Вечером они остановились у сожженного костела, при котором был яблоневый сад. От запаха гари свербело в носу. Желтые фары «форда» осветили упавшую колокольню. Висящий на цепи колокол касался земли.
Они развели костер. Ели хлеб с яблоками. Пили водку. Лошади жевали овес из привязанных к мордам торб. Караульные сменялись каждый час.
Командир казачьей полусотни нашел в саду молодого ксендза.
«Что вы здесь делаете?» — зевнул Розенталь.
«Жду, пока наши вернутся. Приходский священник в армии. Я сторожу костел».
В костер подбросили веток. Вспыхнул огонь.
«Еврей?» — тихо спросил Розенталь.
«Выкрест, — сказал ксендз. — А вы тоже еврей?»
«Нет!»
«Поляк?»
«Коммунист», — сказал Розенталь.
Утром казаки расстреляли ксендза.
Подъехала «четверка». Мы сели в первый вагон. Не успел кондуктор пробить билеты, как трамвай тронулся. Хватаясь за кожаные петли, мы добрались до скамейки. В вагоне никого больше не было. Колеса немилосердно стонали. Появился костел Святого Михала.

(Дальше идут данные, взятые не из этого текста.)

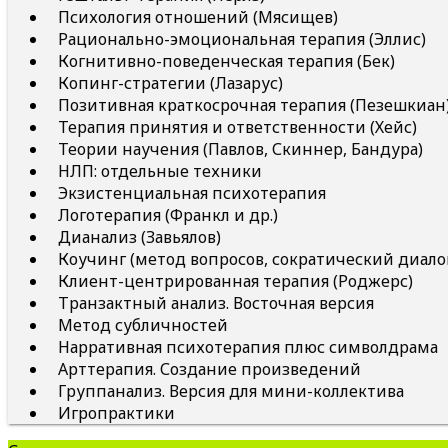
Психология отношений (Мясищев)
Рационально-эмоциональная терапия (Эллис)
Когнитивно-поведенческая терапия (Бек)
Копинг-стратегии (Лазарус)
Позитивная краткосрочная терапия (Пезешкиан
Терапия принятия и ответственности (Хейс)
Теории научения (Павлов, Скиннер, Бандура)
НЛП: отдельные техники
Экзистенциальная психотерапия
Логотерапия (Франкл и др.)
Дианализ (Завьялов)
Коучинг (метод вопросов, сократический диало
Клиент-центрированная терапия (Роджерс)
Транзактный анализ. Восточная версия
Метод субличностей
Нарративная психотерапия плюс символдрама
Арттерапия. Создание произведений
Группанализ. Версия для мини-коллектива
Игропрактики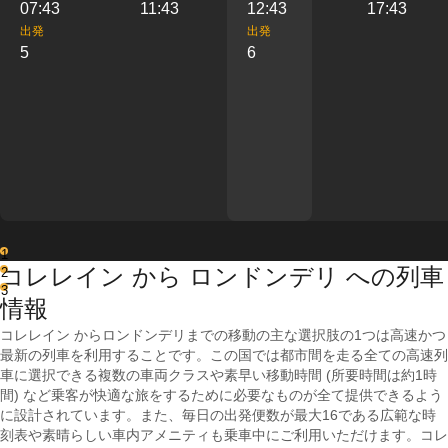
07:43
11:43
12:43
17:43
出発
出発
5
6
1
コレレイン から ロンドンデリ への列車
2
3
情報
コレレイン からロンドンデリまでの移動の主な選択肢の1つは高速かつ
最新の列車を利用することです。この国では都市間を走る全ての高速列
車に選択できる複数の車両クラスや素早い移動時間 (所要時間は約1時
間) など乗客が快適な旅をするために必要なものが全て提供できるよう
に設計されています。また、毎日の出発便数が最大16である広範な時
刻表や素晴らしい車内アメニティも乗車中にご利用いただけます。コレ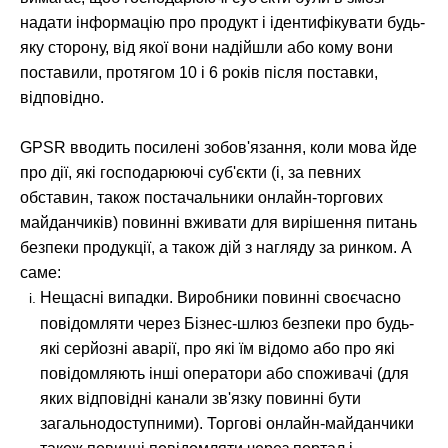
надати інформацію про продукт і ідентифікувати будь-
яку сторону, від якої вони надійшли або кому вони
поставили, протягом 10 і 6 років після поставки,
відповідно.
GPSR вводить посилені зобов'язання, коли мова йде
про дії, які господарюючі суб'єкти (і, за певних
обставин, також постачальники онлайн-торгових
майданчиків) повинні вживати для вирішення питань
безпеки продукції, а також дій з нагляду за ринком. А
саме:
Нещасні випадки. Виробники повинні своєчасно
повідомляти через Бізнес-шлюз безпеки про будь-
які серйозні аварії, про які їм відомо або про які
повідомляють інші оператори або споживачі (для
яких відповідні канали зв'язку повинні бути
загальнодоступними). Торгові онлайн-майданчики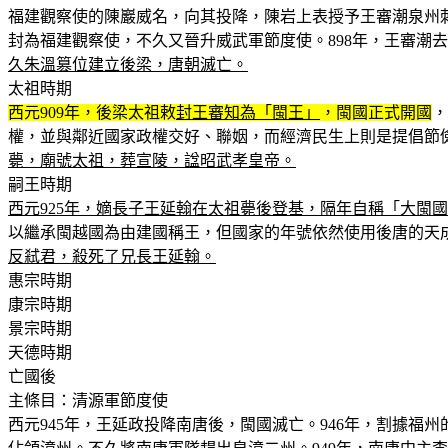
福建觀察使的陳巖威名，向其投降，陳岩上表授予王審潮泉州刺
封為福建觀察使，不久又晉升威武軍節度使。898年，王審潮
久朱溫篡位建立後梁，唐朝滅亡。
太祖時期
西元909年，後梁太祖敕
封王審知為「閩王」
，閩國正式開國
，
權，並與鄰近國家政權交好、聯姻，而經濟民生上則是提倡節
薨，廟號太祖，葬宣陵，諡昭武孝皇帝。
嗣王時期
西元925年，嫡長子王延翰在太祖薨後登基，隔年自稱「大閩
以繼承閩越國為由建國稱王，但國家的年號依然使用後唐的天成[
反弒君，殺死了兄長王延翰。
惠宗時期
康宗時期
景宗時期
天德時期
亡國後
主條目：清源軍節度使
西元945年，王延政投降南唐後，閩國滅亡。946年，割據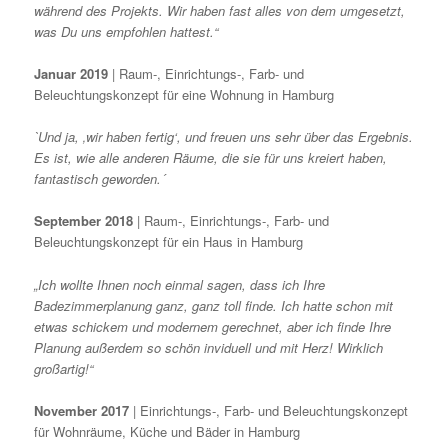
während des Projekts. Wir haben fast alles von dem umgesetzt,
was Du uns empfohlen hattest.“
Januar 2019
| Raum-, Einrichtungs-, Farb- und
Beleuchtungskonzept für eine Wohnung in Hamburg
ˋUnd ja, ‚wir haben fertig‘, und freuen uns sehr über das Ergebnis.
Es ist, wie alle anderen Räume,
die sie für uns kreiert haben,
fantastisch geworden.´
September 2018
| Raum-, Einrichtungs-, Farb- und
Beleuchtungskonzept für ein Haus in Hamburg
„Ich wollte Ihnen noch einmal sagen, dass ich Ihre
Badezimmerplanung ganz, ganz toll finde. Ich hatte schon mit
etwas schickem und modernem gerechnet, aber ich finde Ihre
Planung außerdem so schön inviduell und mit Herz! Wirklich
großartig!“
November 2017
| Einrichtungs-, Farb- und Beleuchtungskonzept
für Wohnräume, Küche und Bäder in Hamburg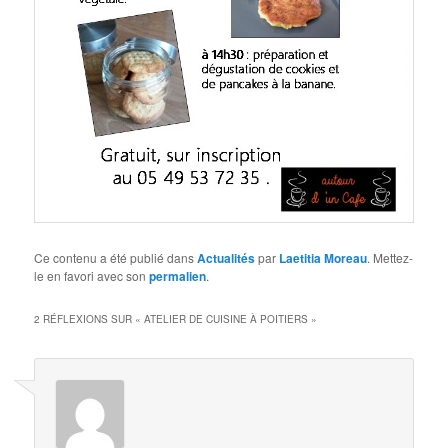
Ce contenu a été publié dans
Actualités
par
Laetitia Moreau
. Mettez-
le en favori avec son
permalien
.
2 RÉFLEXIONS SUR «
ATELIER DE CUISINE À POITIERS
»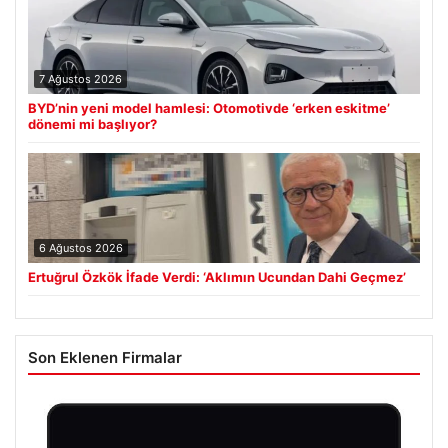
7 Ağustos 2026
BYD’nin yeni model hamlesi: Otomotivde ‘erken eskitme’
dönemi mi başlıyor?
6 Ağustos 2026
Ertuğrul Özkök İfade Verdi: ‘Aklımın Ucundan Dahi Geçmez’
Son Eklenen Firmalar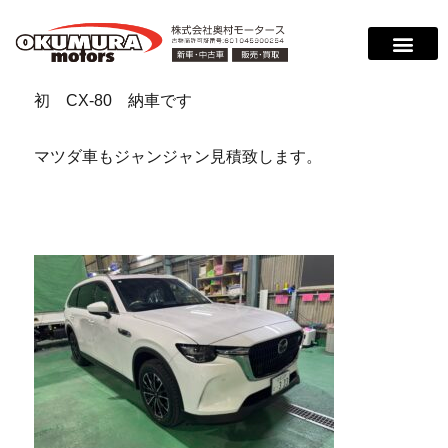
初 CX-80 納車です
マツダ車もジャンジャン見積致します。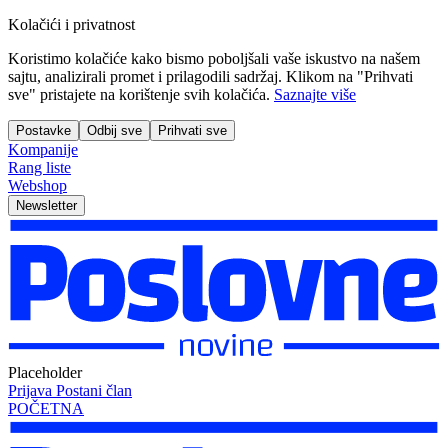
Kolačići i privatnost
Koristimo kolačiće kako bismo poboljšali vaše iskustvo na našem
sajtu, analizirali promet i prilagodili sadržaj. Klikom na "Prihvati
sve" pristajete na korištenje svih kolačića.
Saznajte više
Postavke
Odbij sve
Prihvati sve
Kompanije
Rang liste
Webshop
Newsletter
Placeholder
Prijava
Postani član
POČETNA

— Война, — качала головой мать. — Нельзя говорить такие вещи. Завтра Йом-Кипур. Еще Господь Бог услышит и запишет в книгу.
— Да он просто болтает всякую чушь.
— Не верю я ни в какого ксендза-еврея.
— Фантазирует, — Михал махнул рукой.
— Нечего ему лезть в дела чужих детей!
Из мчащегося трамвая я увидел желтоватое окно с люстрой.
К обеду пришел пан Крауз, начальник Михала, заведующий экономическим отделом ЦК ППР[87]. Мать подала борщ, говядину со свеклой и клюквенный кисель. Это был прощальный обед — Михал переходил в Управление внешней торговли. Разговор шел о России, где оба провели войну. Михал вспоминал Орск. Заснеженные избы. Нефтезавод. Колонны заключенных. (Я думал, что говорят «пленные».) Пан Крауз допил чай и отодвинул стакан.
— Эмбарго, — внезапно сказал он.
— Что вы имеете в виду? — спросил Михал.
— Американцы хотят объявить запрет на продажу товаров стратегического назначения Советскому Союзу. Тут-то мы и сможем оказать услугу русским товарищам. Будем покупать для них. Официально и из- под прилавка.
— Долить? — Мать поднесла к стакану пана Крауза чайник.
— К чайку привык в Казахстане.
Ночью зазвонил телефон. Зашлепали две пары домашних туфель.
— Алло! — Михал взял трубку. — Соединяют с Прагой, — сказал матери.
— У нас никого нет на Праге[88], — услышал я голос матери.
— С чешской Прагой!
— Что?
— Алло! — закричал Михал. — Это Муля!
— Муля! — крикнула мать. — Что он делает в Праге?
— Остановился по дороге в Италию.
— В Италию? Зачем он туда едет?
— Лечить евреев, которых нелегально переправляют в Палестину.
— Нелегально…
— Он заедет к нам! — обрадовался Михал.
— Когда?
— Скоро. С Дитой.
Мать побежала по перрону и скрылась в облаке пара. Вынырнули они уже втроем. Муля был в пиджаке (застегнутом на среднюю пуговицу), белоснежной рубашке и одноцветном галстуке. Дита выглядела потрясающе. Черные волосы волнами падали на плечи. Мы поднялись на пригорок. Мать показала им развалины гетто. К сожалению, день был серый, и часть территории слева от двух уцелевших стен затянуло туманом. Видны были только остатки ближайших домов. Подойдя к «ситроену» (министерскому), Дита покосилась на шофера.
— Одна я бы не поехала. Может зарезать! — по-русски прошептала она.
Оказалось, что русский она знает с детства. Ее родители эмигрировали из России до революции.